Many of these texts also argued that multiple representations afford flexibility with respect to selecting a problemsolving approach. For example, Nicholson (2013) stated that “a change in perspective is useful because one approach or the other may be better in a particular situation … there is a choice” (p. 45). Strang (2009), noting that a linear systems (rows) approach is easy to visualize for a \(2 \times 2\) case but exceptionally difficult (if not impossible) to visualize for higher dimensions, stated that his “own preference is to combine column vectors. It is a lot easier to see a combination of four column vectors in fourdimensional space, than to visualize how four hyperplanes might possibly meet at a point. (Even one hyperplane is hard enough …)” (p. 33, emphasis in original). Interestingly, these arguments align with the arguments in the literature about the importance of being able to move flexibly between multiple representations in Linear Algebra (e.g. Dorier, 2000; Harel, 1997; Larson & Zandieh, 2013), which we discuss further in Sect. 5.
4.1.2 Framing the MatrixMatrix Product in Terms of Preserving the Composition of Linear Transformations
The second example of isomorphization involved framing the matrixmatrix product in terms of preserving the composition of the corresponding linear transformations. Textbooks in Sequences 1 (e.g. Cheney & Kincaid, 2012; Holt, 2012) and 2 (e.g. Bretscher, 2012; Hefferon, 2008) invoked this rationale. Textbooks in Sequence 3, on the other hand, typically treated linear transformations as tangential, rather than interrelated, at this early stage, opting to delay more formal treatments until later in the text.

“When a matrix B multiplies a vector x, it transforms x into the vector Bx. If this vector is then multiplied in turn by a matrix A, the resulting vector is A(Bx). … Thus A(Bx) is produced from x by a composition of mappings—the linear transformations studied [previously]. Our goal is to represent this composite mapping as multiplication by a single matrix, denoted by AB, so that A(Bx) = (AB)x” (Lay, Lay, and McDonald, 2015, p. 96).

“Because x was an arbitrary vector in \(R^{n}\), this shows that \(T_{A}\;\circ \;T_{B}\) is the matrix transformation induced by the matrix \(\left[ {Ab_{1} ,Ab_{2} , \ldots ,Ab_{k} } \right]\). This motivates the following definition” (Nicholson, 2013, p. 57).

“The definition of matrix multiplication was framed precisely to make this equation valid” (Cheney & Kincaid, 2012, p. 152).

“The matrix of the linear transformation \(T\left( x \right) = B\left( {Ax} \right)\) is called the product of the matrices \(B\) and \(A\), written as \(BA\)” (Bretscher, 2012, p. 77, emphasis in original).

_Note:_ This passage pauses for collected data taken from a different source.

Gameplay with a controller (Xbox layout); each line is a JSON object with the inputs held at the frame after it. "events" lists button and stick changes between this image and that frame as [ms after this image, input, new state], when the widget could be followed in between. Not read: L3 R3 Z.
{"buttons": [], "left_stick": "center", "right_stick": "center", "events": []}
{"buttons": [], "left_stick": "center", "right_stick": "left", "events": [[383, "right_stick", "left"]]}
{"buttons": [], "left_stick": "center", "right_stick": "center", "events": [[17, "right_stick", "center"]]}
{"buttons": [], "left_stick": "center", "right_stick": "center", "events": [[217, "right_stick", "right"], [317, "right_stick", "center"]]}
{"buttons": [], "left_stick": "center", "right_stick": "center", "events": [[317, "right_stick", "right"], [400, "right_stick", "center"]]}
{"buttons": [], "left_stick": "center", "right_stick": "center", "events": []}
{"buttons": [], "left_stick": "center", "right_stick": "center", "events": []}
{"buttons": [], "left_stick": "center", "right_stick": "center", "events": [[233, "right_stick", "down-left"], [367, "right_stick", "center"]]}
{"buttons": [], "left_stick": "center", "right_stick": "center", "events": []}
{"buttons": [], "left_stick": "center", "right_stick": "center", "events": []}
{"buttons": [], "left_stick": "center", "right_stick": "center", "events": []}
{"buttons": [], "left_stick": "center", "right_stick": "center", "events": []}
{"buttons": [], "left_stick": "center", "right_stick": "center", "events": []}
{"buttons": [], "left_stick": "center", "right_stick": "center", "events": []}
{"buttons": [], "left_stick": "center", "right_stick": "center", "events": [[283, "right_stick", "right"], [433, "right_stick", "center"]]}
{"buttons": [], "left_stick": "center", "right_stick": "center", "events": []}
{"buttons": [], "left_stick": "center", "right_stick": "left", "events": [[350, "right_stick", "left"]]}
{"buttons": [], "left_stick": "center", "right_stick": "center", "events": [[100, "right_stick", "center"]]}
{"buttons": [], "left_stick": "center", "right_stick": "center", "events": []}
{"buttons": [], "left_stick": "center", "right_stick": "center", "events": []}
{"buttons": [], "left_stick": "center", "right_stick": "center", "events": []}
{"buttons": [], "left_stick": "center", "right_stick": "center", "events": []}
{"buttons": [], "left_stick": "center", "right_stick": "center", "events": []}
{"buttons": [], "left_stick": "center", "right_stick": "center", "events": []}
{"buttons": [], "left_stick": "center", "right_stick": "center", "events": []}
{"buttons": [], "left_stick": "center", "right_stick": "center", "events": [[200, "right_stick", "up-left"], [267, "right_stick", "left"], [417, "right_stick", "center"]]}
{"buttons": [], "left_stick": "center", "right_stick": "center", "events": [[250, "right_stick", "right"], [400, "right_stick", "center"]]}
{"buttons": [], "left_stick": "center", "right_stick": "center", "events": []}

“The matrix representing \(g \; \circ \; h\) has the rows of \(G\) combined with the columns of \(H\)” (Hefferon, 2008, p. 226).
It is worth noting that, because matrix multiplication appeared early in most of these textbooks, such an approach necessitated that linear transformations also be treated early. Another approach centered on the similar task of finding one matrix \(C\) such that \(A\left( Bx \right) = C\left( {x} \right)\) but without formally treating linear transformations first (e.g. DeFranza & Gagliardi, 2015; Shifrin & Adams, 2010; Strang, 2009). This alternative approach either avoided invoking linear transformations or made minimal references to them in passing (often with a note that a full treatment of linear transformations would follow in a subsequent chapter/section). For example, DeFranza and Gagliardi (2015) motivated matrix multiplication in a way that strongly suggested the relevance of linear transformations, asking “is there a single matrix which can then be used to transform the original vector \(\left[ {\begin{array}{*{20}c} 1 \\ 3 \\ \end{array} } \right]\) to \(\left[ {\begin{array}{*{20}c} 4 \\ 1 \\ \end{array} } \right]\)?” (p. 30). Shortly thereafter, they remarked that “the notion of matrices as transformations is taken up again in Chap. 4” (p. 31). Several other textbooks—particularly those in Sequence 3—also opted for this tangential reference to the importance of linear transformations, presumably to provide some insight into the mathematical structure of matrices and linear transformations without committing to a formal treatment so early in the text (e.g. Anton & Rorres, 2014; Shifrin & Adams, 2010; Williams, 2012). The methods that such textbooks employed for justifying the associative law—which the above textbooks achieved by leveraging the associativity of composing linear transformations—utilized different strategies, including analogy and abstraction (and are thus detailed in subsequent sections).
4.2 Postponement

“[This definition] is frequently the most useful for its connections with deeper ideas like the null space and the upcoming column space” (Beezer, 2015, p. 182).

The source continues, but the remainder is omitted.